State how many lines of the listing below include the word "round". Give only the number.
______________________________
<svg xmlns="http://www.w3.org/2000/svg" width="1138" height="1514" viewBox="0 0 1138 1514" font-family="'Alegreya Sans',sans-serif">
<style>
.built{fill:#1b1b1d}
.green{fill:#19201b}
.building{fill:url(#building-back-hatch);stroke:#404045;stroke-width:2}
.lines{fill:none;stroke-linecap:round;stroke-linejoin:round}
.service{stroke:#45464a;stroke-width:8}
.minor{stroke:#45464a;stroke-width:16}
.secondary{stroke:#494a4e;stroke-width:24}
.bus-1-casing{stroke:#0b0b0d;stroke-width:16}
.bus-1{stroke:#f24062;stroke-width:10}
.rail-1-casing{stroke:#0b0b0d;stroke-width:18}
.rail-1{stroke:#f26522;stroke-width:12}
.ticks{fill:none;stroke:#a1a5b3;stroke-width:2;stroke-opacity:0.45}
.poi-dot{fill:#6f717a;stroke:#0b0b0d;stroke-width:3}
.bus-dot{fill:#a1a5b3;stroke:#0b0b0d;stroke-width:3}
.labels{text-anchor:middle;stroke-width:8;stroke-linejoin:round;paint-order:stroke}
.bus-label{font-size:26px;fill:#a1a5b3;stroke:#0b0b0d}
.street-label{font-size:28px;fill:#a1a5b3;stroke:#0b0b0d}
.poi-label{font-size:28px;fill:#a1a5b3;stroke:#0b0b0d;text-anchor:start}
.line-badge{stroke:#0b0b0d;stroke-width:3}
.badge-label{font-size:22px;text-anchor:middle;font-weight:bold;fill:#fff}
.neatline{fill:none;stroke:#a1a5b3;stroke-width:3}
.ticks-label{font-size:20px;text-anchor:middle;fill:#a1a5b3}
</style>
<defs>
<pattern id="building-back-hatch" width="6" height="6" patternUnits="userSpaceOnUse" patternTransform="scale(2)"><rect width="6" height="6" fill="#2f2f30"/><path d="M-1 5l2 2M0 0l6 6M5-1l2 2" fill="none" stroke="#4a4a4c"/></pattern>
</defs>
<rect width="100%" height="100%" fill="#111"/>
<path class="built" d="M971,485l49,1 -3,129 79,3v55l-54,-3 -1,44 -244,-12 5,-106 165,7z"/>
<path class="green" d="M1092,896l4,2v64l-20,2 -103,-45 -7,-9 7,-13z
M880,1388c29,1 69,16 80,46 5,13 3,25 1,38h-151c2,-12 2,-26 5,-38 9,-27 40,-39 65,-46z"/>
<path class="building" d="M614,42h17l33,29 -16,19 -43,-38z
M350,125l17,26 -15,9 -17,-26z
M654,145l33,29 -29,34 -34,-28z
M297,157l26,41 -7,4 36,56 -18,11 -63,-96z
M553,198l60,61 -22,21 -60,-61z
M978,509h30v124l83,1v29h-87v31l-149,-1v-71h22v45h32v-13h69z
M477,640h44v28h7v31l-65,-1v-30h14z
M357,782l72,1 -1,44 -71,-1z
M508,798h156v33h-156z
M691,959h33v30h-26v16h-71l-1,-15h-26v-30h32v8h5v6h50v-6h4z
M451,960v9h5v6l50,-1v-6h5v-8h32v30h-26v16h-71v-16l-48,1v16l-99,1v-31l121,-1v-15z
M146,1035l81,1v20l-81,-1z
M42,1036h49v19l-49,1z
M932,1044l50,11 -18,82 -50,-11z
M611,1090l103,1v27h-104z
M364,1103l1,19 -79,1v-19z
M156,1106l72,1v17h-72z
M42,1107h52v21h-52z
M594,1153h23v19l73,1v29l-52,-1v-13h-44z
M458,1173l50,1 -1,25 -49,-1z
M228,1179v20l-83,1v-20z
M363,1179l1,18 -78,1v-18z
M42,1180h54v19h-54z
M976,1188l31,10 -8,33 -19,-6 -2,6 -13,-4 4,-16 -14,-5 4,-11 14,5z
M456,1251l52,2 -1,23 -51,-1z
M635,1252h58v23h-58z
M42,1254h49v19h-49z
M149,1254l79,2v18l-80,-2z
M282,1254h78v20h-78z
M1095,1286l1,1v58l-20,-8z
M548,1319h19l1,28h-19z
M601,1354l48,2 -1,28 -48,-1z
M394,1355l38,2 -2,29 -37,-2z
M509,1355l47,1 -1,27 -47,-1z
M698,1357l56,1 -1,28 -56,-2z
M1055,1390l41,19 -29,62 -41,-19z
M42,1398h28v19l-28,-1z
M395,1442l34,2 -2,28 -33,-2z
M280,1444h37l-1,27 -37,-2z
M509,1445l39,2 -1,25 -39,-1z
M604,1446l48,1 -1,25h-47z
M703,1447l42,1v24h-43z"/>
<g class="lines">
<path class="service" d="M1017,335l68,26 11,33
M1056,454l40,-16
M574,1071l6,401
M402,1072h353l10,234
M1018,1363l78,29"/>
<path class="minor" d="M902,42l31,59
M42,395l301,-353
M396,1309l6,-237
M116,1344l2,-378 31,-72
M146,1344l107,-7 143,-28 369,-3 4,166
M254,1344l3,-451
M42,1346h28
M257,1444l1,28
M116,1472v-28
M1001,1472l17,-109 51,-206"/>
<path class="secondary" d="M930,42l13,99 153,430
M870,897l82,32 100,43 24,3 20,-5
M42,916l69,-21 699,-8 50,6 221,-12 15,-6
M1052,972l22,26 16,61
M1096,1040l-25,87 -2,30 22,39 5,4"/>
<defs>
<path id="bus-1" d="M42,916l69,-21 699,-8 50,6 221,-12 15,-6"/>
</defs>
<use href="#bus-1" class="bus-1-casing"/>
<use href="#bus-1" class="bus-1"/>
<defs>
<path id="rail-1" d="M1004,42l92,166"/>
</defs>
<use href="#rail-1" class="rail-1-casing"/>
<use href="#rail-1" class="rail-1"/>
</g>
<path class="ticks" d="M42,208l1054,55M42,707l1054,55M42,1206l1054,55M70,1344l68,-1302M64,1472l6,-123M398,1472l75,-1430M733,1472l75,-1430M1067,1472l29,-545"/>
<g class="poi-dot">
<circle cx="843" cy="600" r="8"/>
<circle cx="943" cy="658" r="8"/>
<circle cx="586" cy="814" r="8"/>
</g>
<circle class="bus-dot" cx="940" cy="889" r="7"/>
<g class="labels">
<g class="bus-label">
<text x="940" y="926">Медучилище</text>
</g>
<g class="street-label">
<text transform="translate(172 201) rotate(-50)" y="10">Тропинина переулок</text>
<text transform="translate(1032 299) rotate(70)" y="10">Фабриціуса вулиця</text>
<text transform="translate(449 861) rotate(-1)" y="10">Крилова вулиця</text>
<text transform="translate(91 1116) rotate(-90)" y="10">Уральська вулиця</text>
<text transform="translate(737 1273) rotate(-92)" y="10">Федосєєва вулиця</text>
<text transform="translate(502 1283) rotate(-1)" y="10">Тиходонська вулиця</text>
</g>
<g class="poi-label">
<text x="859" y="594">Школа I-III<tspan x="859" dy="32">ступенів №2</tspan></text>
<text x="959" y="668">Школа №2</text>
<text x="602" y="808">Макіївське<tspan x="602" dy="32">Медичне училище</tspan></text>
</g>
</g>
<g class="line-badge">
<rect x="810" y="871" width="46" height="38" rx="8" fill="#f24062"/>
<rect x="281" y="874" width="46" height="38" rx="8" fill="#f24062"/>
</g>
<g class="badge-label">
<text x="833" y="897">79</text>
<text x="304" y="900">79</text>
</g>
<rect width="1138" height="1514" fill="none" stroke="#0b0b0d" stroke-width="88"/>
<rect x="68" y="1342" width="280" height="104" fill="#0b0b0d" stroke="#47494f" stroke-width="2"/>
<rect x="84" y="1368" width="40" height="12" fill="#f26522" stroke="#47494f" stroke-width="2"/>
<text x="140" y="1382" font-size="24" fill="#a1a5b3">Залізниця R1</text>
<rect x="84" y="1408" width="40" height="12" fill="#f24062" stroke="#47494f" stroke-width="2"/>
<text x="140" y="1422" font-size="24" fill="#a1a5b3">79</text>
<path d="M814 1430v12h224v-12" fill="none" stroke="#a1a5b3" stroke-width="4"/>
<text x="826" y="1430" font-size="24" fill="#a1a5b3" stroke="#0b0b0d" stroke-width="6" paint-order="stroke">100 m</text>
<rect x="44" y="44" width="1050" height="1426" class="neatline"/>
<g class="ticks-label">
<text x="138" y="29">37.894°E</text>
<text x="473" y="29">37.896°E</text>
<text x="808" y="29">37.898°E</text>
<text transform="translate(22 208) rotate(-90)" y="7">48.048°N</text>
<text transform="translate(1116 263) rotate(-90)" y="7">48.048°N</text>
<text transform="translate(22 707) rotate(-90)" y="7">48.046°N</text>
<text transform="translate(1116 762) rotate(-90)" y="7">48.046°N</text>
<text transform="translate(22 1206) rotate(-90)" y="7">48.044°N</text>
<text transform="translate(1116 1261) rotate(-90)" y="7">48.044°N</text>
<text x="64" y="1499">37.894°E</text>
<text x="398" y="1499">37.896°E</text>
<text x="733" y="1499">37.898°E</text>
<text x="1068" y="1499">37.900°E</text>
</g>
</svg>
______________________________
Result: 2